Iowa State engineers establish national panel to advance a carbon negative economy

11-10-11

Biochar can be added to farm fields to sequester carbon and boost soil fertility. Larger photo. Bioeconomy Institute photo.

Contacts:

Jonathan Wickert, College of Engineering, 515-294-9988, wickert@iastate.edu

Robert C. Brown, Bioeconomy Institute, 515-294-7936, rcbrown@iastate.edu

Mike Krapfl, News Service, 515-294-4917, mkrapfl@iastate.edu

Iowa State engineers establish national panel to advance a carbon negative economy

AMES, Iowa - A national panel led by Iowa State University engineers is launching an effort to research and develop technologies that capture, use and sequester carbon while enhancing food production, ecosystems, economic development and national security.

The 33-member National Panel for a Carbon Negative Economy recently met for the first time in Chicago. Participants represented universities, companies, federal agencies and non-governmental agencies, including the Massachusetts Institute of Technology, ConocoPhillips, the National Renewable Energy Laboratory and the International Biochar Initiative.

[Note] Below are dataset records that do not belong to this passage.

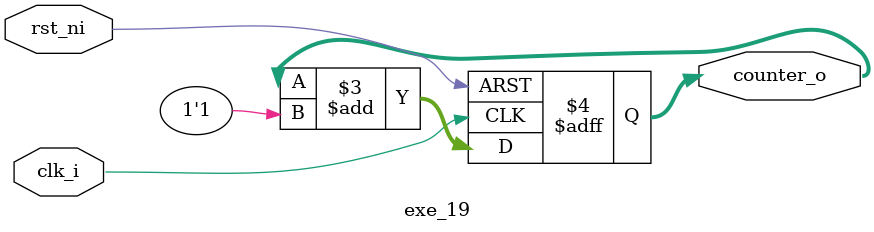
<source format=sv>
/**
*Codigo LÓGICA SEQUENCIAL
*
*Autor: Víctor Vinicius Welter
*
*Data: Novembro de 2022
*
*Especificacao:
Implemente um circuito que possui entradas clk, rst_n, e uma saída counter de 8 bits.
● Implemente um contador de 8 bits: a todo pulso de clock, o valor de counter deve 
ser aumentado em 1. Ligue esse contador à saída counter.
● Lembre-se de configurar um valor inicial para o contador. (Dica: lógica de reset)
● Faça um testbench que gera um clock de 50 MHz. Lembre de realizar o reset por um 
tempo maior que um ciclo de clock ao começo da simulação (sugestão: 100 ns).
*/

module exe_19 (
	input logic clk_i = 1'b0,
	input logic rst_ni = 1'b0,

	output logic [7:0] counter_o
);

	always_ff @(posedge clk_i or negedge rst_ni) begin
		if(!rst_ni) begin
			counter_o <= '0;
		end else begin
			counter_o <= counter_o + 1'b1;
		end
	end

endmodule
</source>
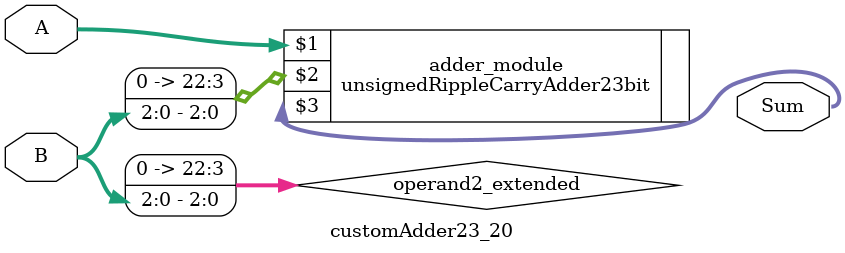
<source format=v>

module customAdder23_20(
                    input [22 : 0] A,
                    input [2 : 0] B,
                    
                    output [23 : 0] Sum
            );

    wire [22 : 0] operand2_extended;
    
    assign operand2_extended =  {20'b0, B};
    
    unsignedRippleCarryAdder23bit adder_module(
        A,
        operand2_extended,
        Sum
    );
    
endmodule
        
</source>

"Our goal is to help develop an intellectual framework for this new field and help move it forward," said Robert C. Brown, the leader of the carbon negative project, an Anson Marston Distinguished Professor in Engineering, the Gary and Donna Hoover Chair in Mechanical Engineering and the Iowa Farm Bureau Director of Iowa State's Bioeconomy Institute.

The panel meets at least twice a year with the next meeting scheduled for May 2012. Potential next steps include preparing a white paper detailing key aspects of a carbon negative economy, presenting the concept at professional conferences and in high-profile scientific journals, bringing the idea to federal agencies and private foundations, and continuing joint activities that strengthen the collaborations initiated at the first meeting of the national panel.

Iowa State's Initiative for a Carbon Negative Economy is one of three projects that each received three-year, $500,000 grants from the College of Engineering. The grants from the Dean's Research Initiatives program were announced in March and allow teams of faculty members to build interdisciplinary, public-private research partnerships that can successfully compete for multi-million dollar research projects while also sparking economic development and spinning off new technologies. The grant program is also supporting teams building partnerships and projects in computational biology and wind energy.

"This National Panel for a Carbon Negative Economy is a great example of the partnerships and research programs we're building with the Dean's Research Initiatives," said Jonathan Wickert, dean of Iowa State's College of Engineering. "These initiatives are advancing the college's research mission in areas where we have comparative advantages. And they're putting science and technology to work to help Iowa and the world meet the challenges of the 21st century."

One of those challenges is not only reducing emissions of greenhouse gases but also removing carbon dioxide from the atmosphere.

Brown and his colleagues think they have a solution: "Our proposal envisions a carbon negative economy, which goes beyond current efforts to reduce greenhouse gas emissions, by adopting a strategy of actively removing carbon dioxide from the atmosphere," says the project's proposal to the college. "This captured carbon is sequestered in soils, sediments, and oceans as part of the natural carbon cycle of the biosphere while supporting economic activities of human society."

The objective, in other words, is "to develop technologies that take carbon out of the atmosphere and make money while doing it," said Jill Euken, a member of the new panel and deputy director of industry and outreach for Iowa State's Bioeconomy Institute.

The initiative envisions fixing carbon from the atmosphere by growing cellulosic crops such as switchgrass and aquatic species such as microalgae. The harvested biomass would be thermochemically converted to a biocrude that can be used for transportation fuels, biobased chemicals or the generation of electricity. The thermochemical conversion also produces biochar, a carbon-rich solid similar to the charcoal produced in fires. Applying biochar to agricultural soils can sequester the carbon and boost soil fertility.

And now a national panel led by Iowa State engineers is working to advance that idea.

"The meeting helped the participants identify new opportunities for scholarship within and among our disciplines," Brown said. "But this is more than an academic exercise. The concept of carbon negative economic activity may be the only practical way to reverse the flux of carbon between the geosphere and the atmosphere."